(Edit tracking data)
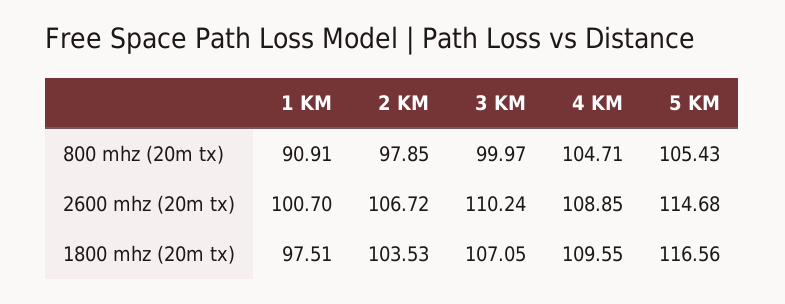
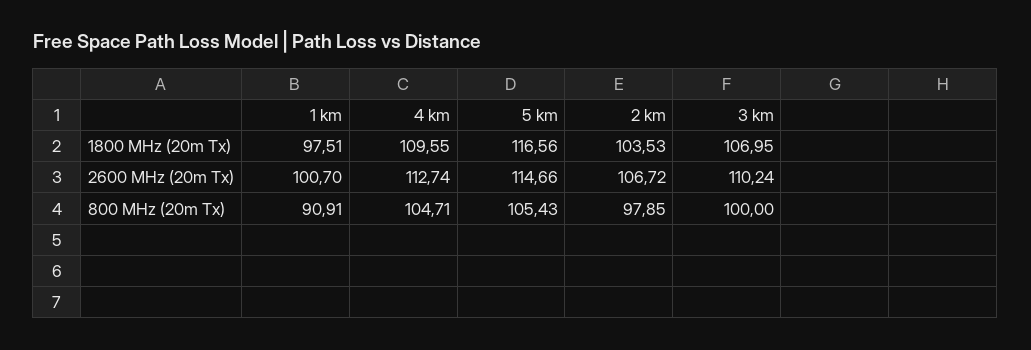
3 KM, 800 mhz (20m tx): 99.97 -> 100
4 KM, 2600 mhz (20m tx): 108.85 -> 112.74
5 KM, 2600 mhz (20m tx): 114.68 -> 114.66
3 KM, 1800 mhz (20m tx): 107.05 -> 106.95

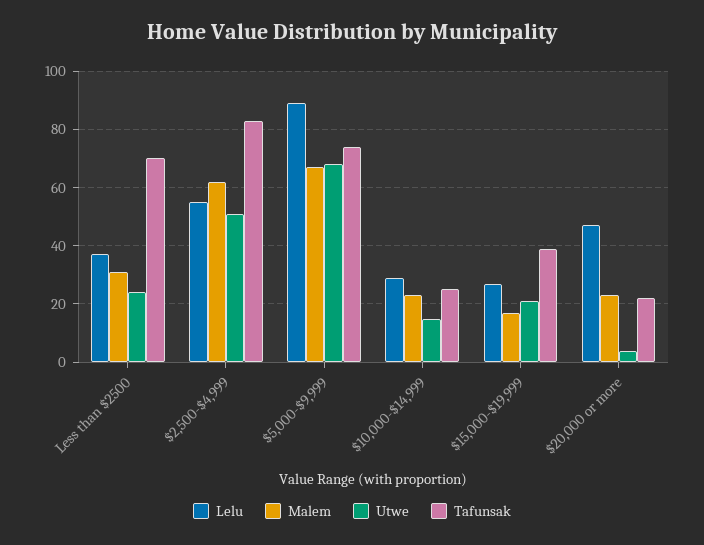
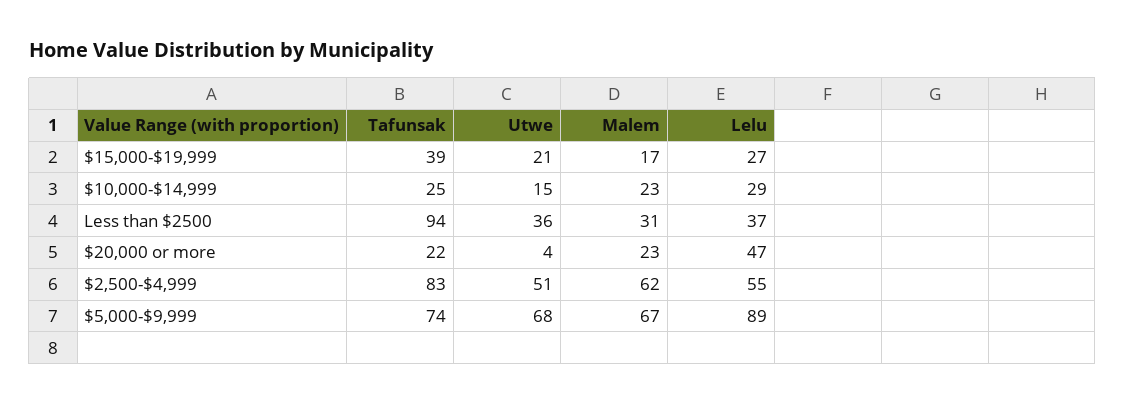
Utwe, Less than $2500: 25 -> 36
Tafunsak, Less than $2500: 70 -> 94

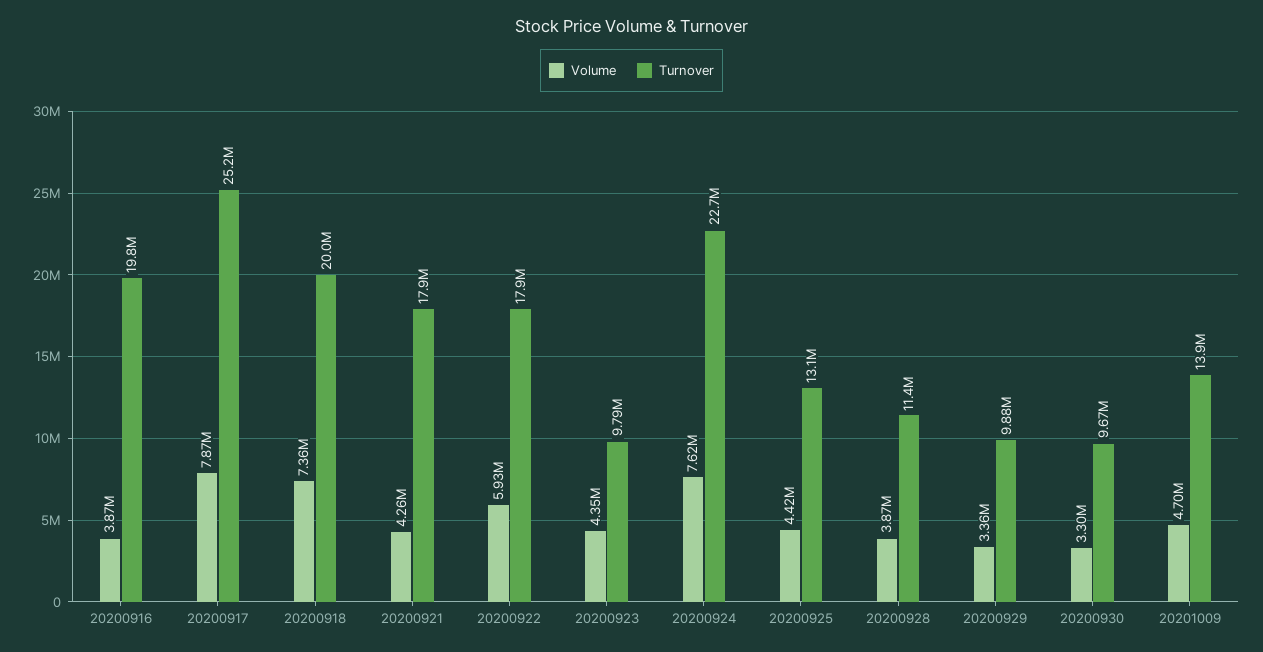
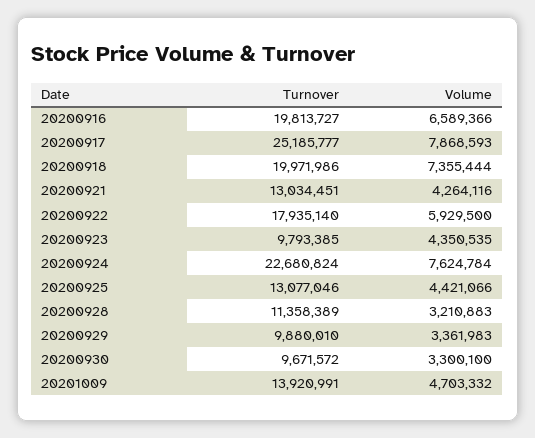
Volume, 20200916: 3870000 -> 6589366
Turnover, 20200921: 17900000 -> 13034451
Volume, 20200928: 3870000 -> 3210883

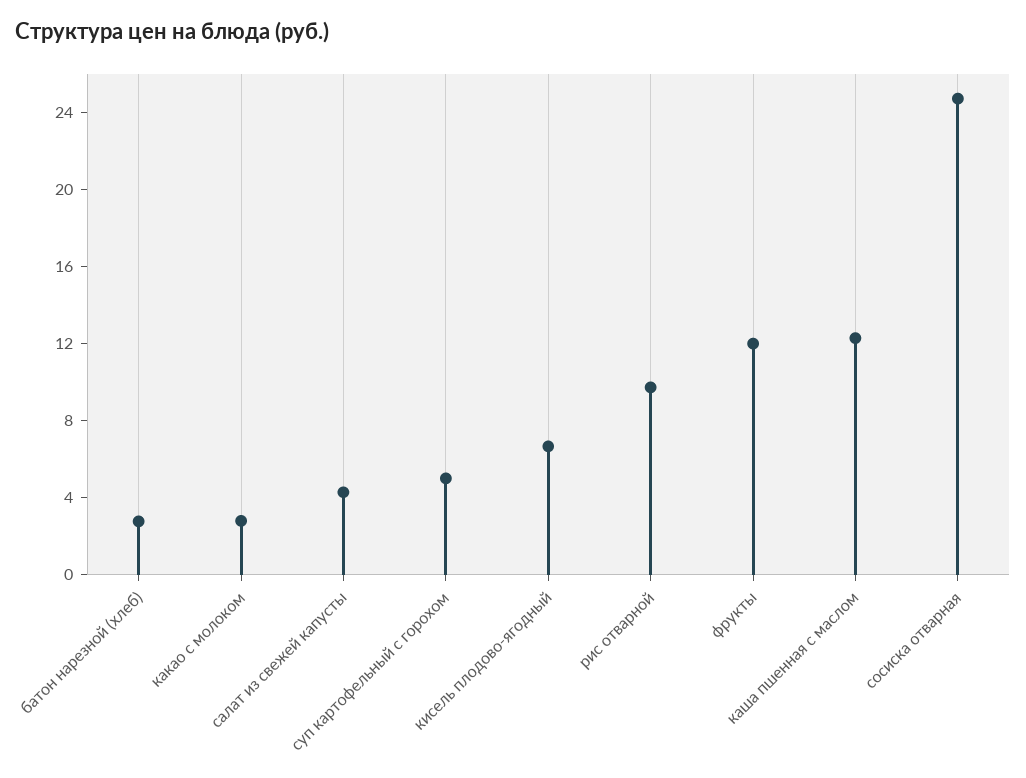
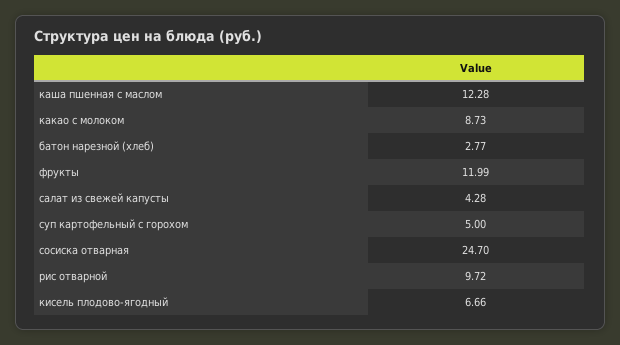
какао с молоком: 3 -> 8.73

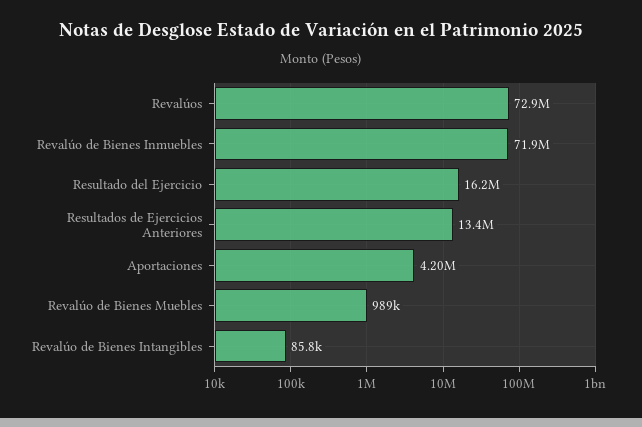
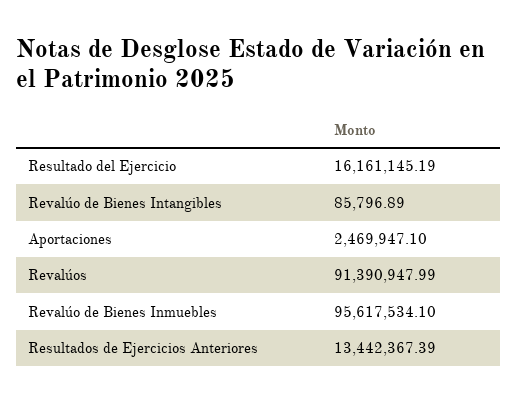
Revalúos: 72900000 -> 91390947.99
Revalúo de Bienes Inmuebles: 71900000 -> 95617534.1
Aportaciones: 4200000 -> 2469947.1
Revalúo de Bienes Muebles: 989000 -> none

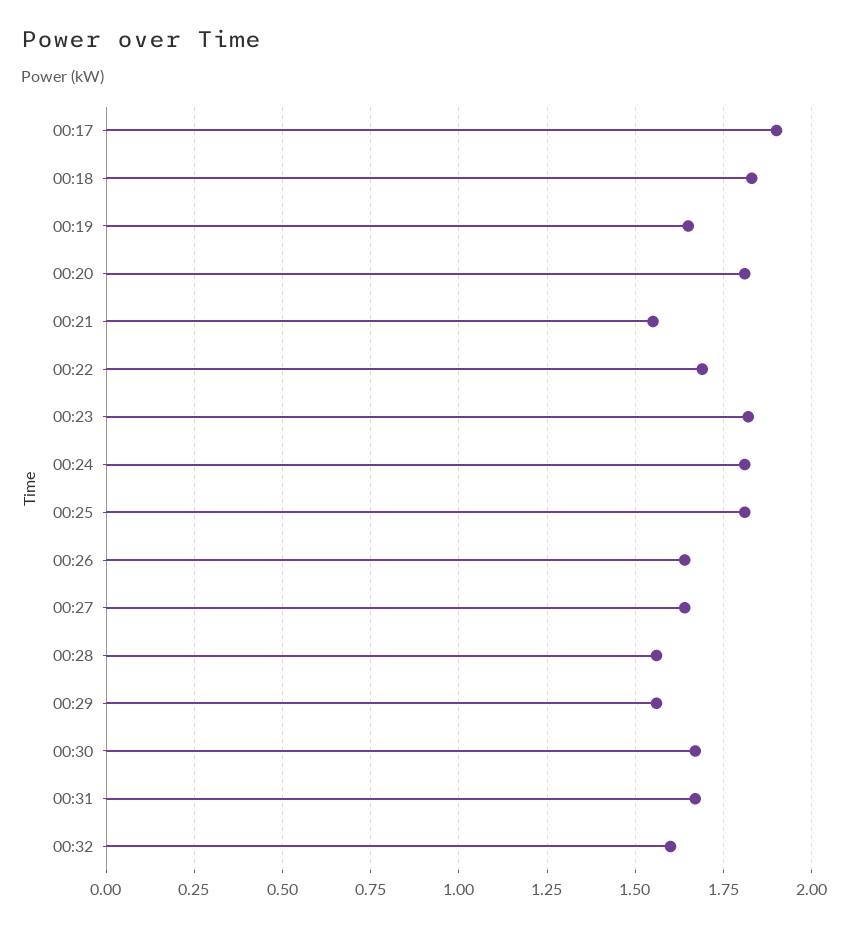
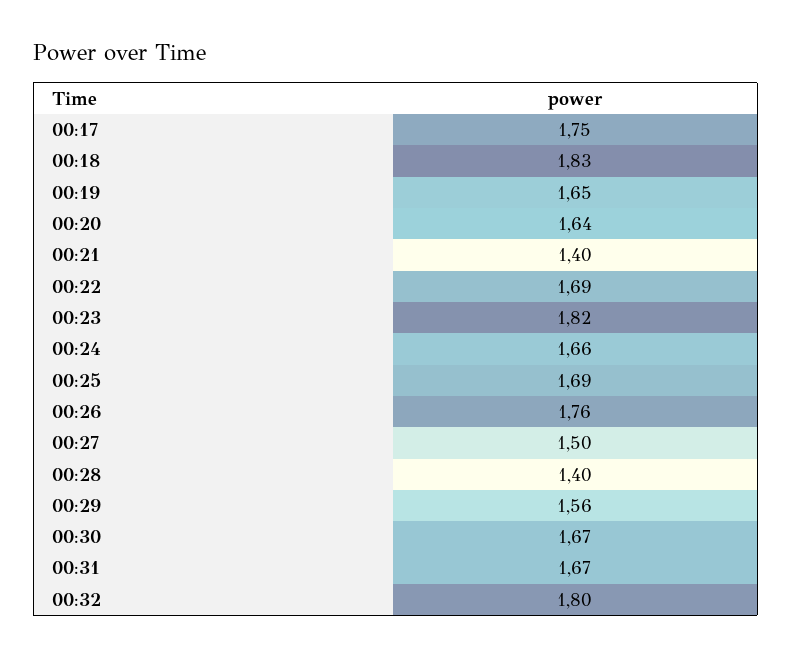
00:17: 1.9 -> 1.75
00:20: 1.8 -> 1.64
00:21: 1.55 -> 1.4
00:24: 1.8 -> 1.66
00:25: 1.8 -> 1.69
00:26: 1.65 -> 1.76
00:27: 1.65 -> 1.5
00:28: 1.55 -> 1.4
00:32: 1.6 -> 1.8

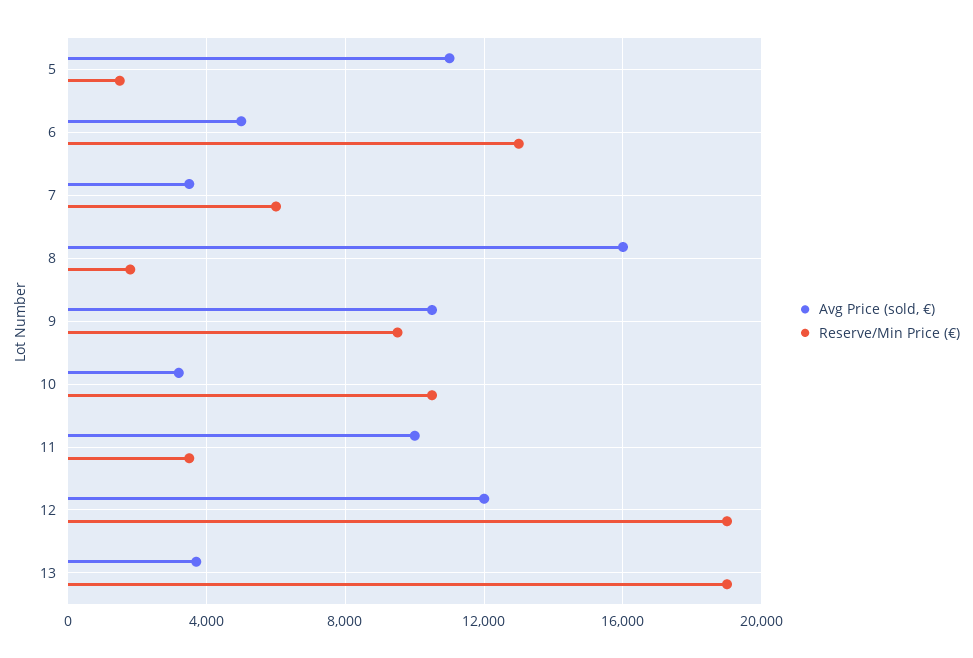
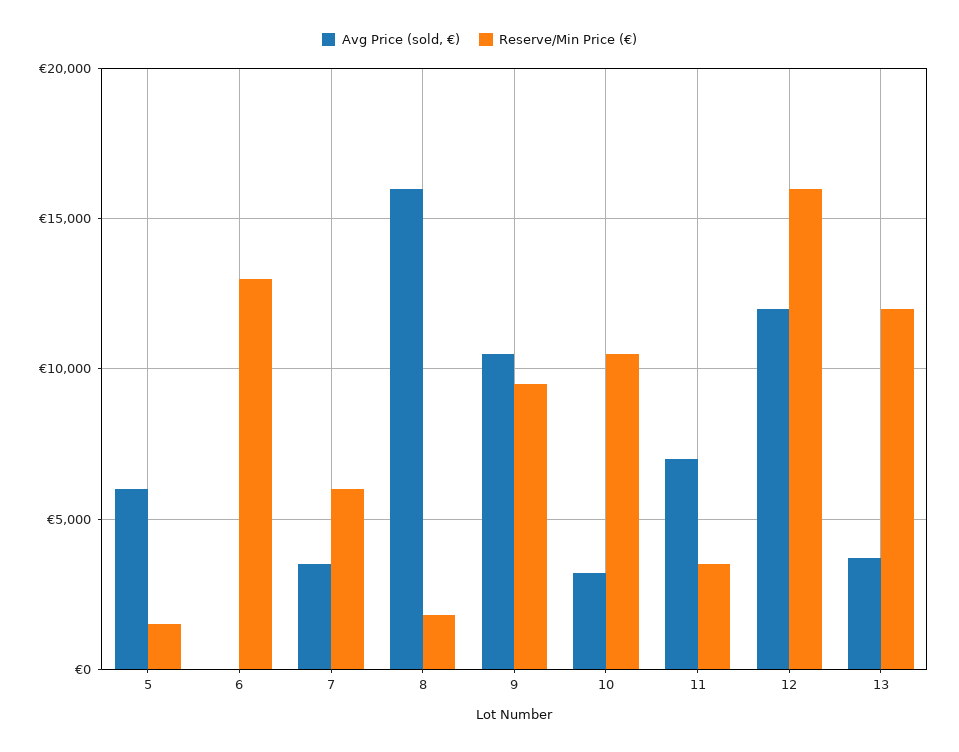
Avg Price (sold, €), 5: 11000 -> 6000
Avg Price (sold, €), 6: 5000 -> 0
Avg Price (sold, €), 11: 10000 -> 7000
Reserve/Min Price (€), 12: 19000 -> 16000
Reserve/Min Price (€), 13: 19000 -> 12000

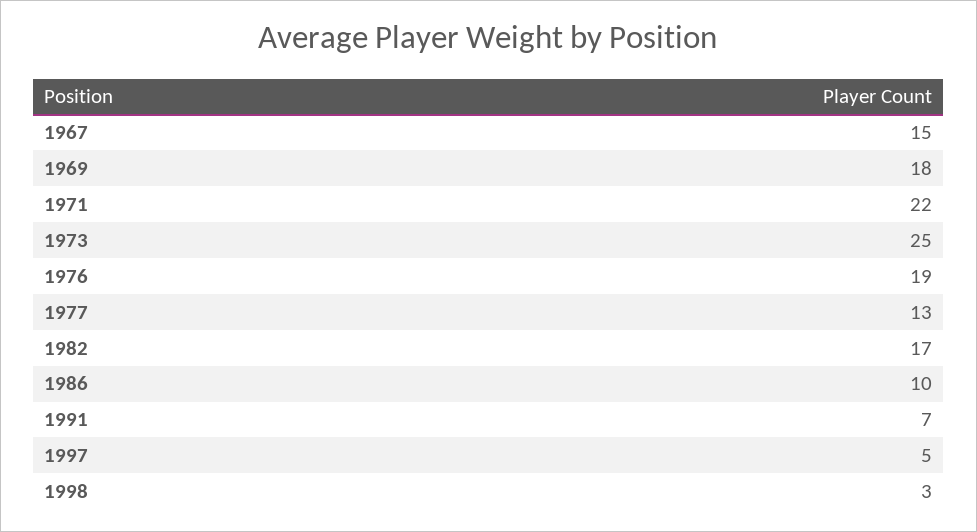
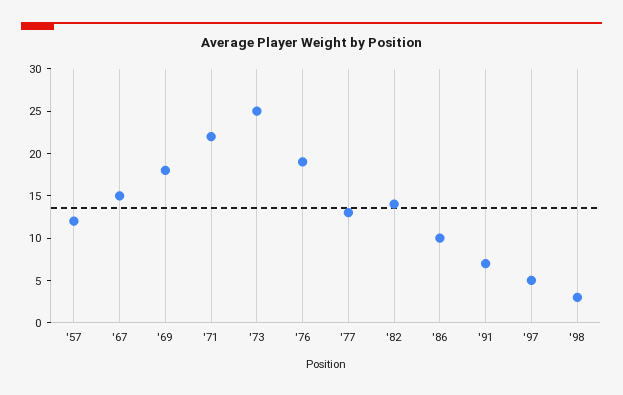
1982: 17 -> 14
'57: none -> 12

**Try it**
Whatever pictures the records hold, omit them; give again exactly the lines from the one containing "3 KM, 1800 mhz (20m tx): 107.05 -> 106.95" through the one containing "Revalúo de Bienes Inmuebles: 71900000".

**Finished task**
3 KM, 1800 mhz (20m tx): 107.05 -> 106.95

Utwe, Less than $2500: 25 -> 36
Tafunsak, Less than $2500: 70 -> 94

Volume, 20200916: 3870000 -> 6589366
Turnover, 20200921: 17900000 -> 13034451
Volume, 20200928: 3870000 -> 3210883

какао с молоком: 3 -> 8.73

Revalúos: 72900000 -> 91390947.99
Revalúo de Bienes Inmuebles: 71900000 -> 95617534.1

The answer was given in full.